(c) Mixa 1969

(c) Mixa 1969

Une jeune femme de ma connaissance a accouché récemment de son premier enfant. Une amie en commun s’étonnait que cette personne veuille reprendre au plus vite le travail:  » je ne comprends pas… Pourtant, être à la maison avec son bébé, c’est que du bonheur! »

Bien sûr!
Cajoler, materner, aimer un petit être, quelle joie profonde et immense!
Mais…
Mais je peux aussi comprendre cette jeune maman!
Tout d’abord, c’est la chance de notre génération en France, nous avons la possibilité de concilier les deux (même si cela est parfois acrobatique!): vie pro et être maman. Et pour certaines d’entre nous, le travail est tellement important à leur équilibre qu’elles souhaitent reprendre au plus vite. Respectons cette décision, fruit de tant d’années de lutte des femmes…
Mais dans ce cas précis, cela a plutôt l’air d’être autre chose qui est en cause…
Alors surtout arrêtons le politiquement correct! Être seule toute la journée avec son bébé de deux mois , ça peut aussi être stressant, angoissant ou tout simplement ennuyeux car les tâches se répètent et que certaines journées peuvent paraître très longues quand on a aucun adulte à qui parler en attendant que son conjoint rentre du travail…alors que dans notre vie active, on dirige des équipes, on prend des décisions etc… Et d’un coup seule avec Bébé!
Personnellement quand mon aîné est né, les trois premiers mois, j’ai été profondément angoissée: qu’allais je faire avec mon bébé quand celui-ci allait se réveiller? Comment l’occuper? Éviter qu’il pleure… J’en ai passé des heures à le promener dans le 15ieme arrondissement, parce que je redoutais, malgré tout l’amour que je ressentais, ce terrible face à face avec ce petit être qui ne voulait que rester scotché dans mes bras…
Le fait que ce soit un premier, le fait que j’avais été très peu en contact jusqu’à ce moment là avec de petits enfants, le fait d’être loin de ma famille et la fatigue immense qui m’habitait, tout cela explique ce profond sentiment d’impuissance que je ressentais…
Au bout de quelques semaines cette angoisse s’est apaisée.
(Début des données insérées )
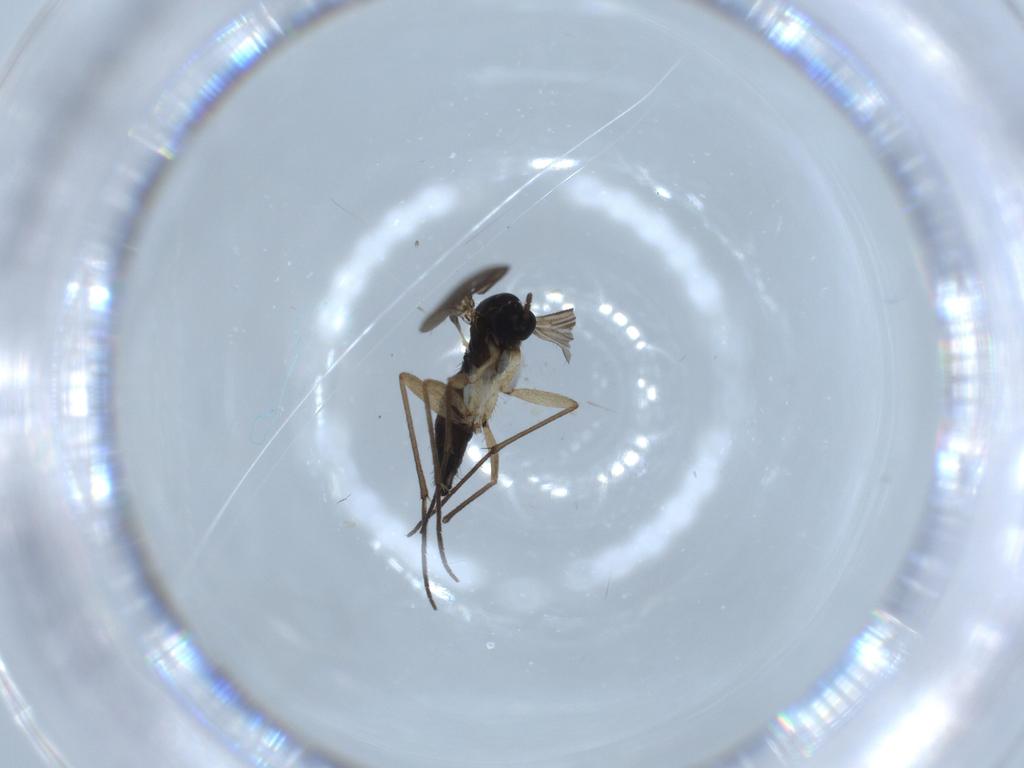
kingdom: Animalia
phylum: Arthropoda
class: Insecta
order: Diptera
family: Sciaridae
Je dirais que Paul et moi, on s’est apprivoisé et je reviendrai sur cette période dans un autre post.
Mais qu’est ce que j’ai pu culpabiliser environnée que j étais par ce discours ambiant :  » avoir un bébé, c’est que du bonheur! »
J’admire encore aujourd hui mes amies pour qui cela s’est fait simplement… Allaiter à flots, être à l’aise avec son bébé rapidement… Parce que oui évidemment c’est possible! Mais pas pour toutes ni tout de suite…
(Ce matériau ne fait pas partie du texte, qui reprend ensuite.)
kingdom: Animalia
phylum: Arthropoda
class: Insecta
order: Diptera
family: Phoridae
Et que certaines personnes m’aient dit à l’époque ou après coup: « ne t’inquiète pas, ce que tu ressens est normal, c’est un tel chamboulement, beaucoup d’autres femmes ont vécu ce que tu vis en ce moment et cela n’a pas empêché le lien avec leur enfant de se faire ni l’amour d’être immense entre eux » m’a grandement réconfortée!
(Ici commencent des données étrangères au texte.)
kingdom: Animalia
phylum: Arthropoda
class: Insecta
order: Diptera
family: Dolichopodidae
Alors à cette jeune femme qui ne pense qu’à retourner au travail parce que manifestement elle appréhende cette nouvelle vie avec son bébé, j’ai envie de dire : ne culpabilise pas ! Et surtout parle… Parle de tes angoisses ! A ton mari, à ta mère, à un professionnel, à une amie, à la Pmi… Ne te laisse pas influencer par ce miroir déformant qu’on peut te renvoyer sur les joies de la maternité, façon « pub Mixa bébé ».
Et parle à ton bébé! Puisque finalement ce qui compte c’est ta relation avec lui!
Et tu verras que, petit à petit, cela prendra le temps qu’il faut, mais tu n’auras plus si envie de retourner si vite au travail… »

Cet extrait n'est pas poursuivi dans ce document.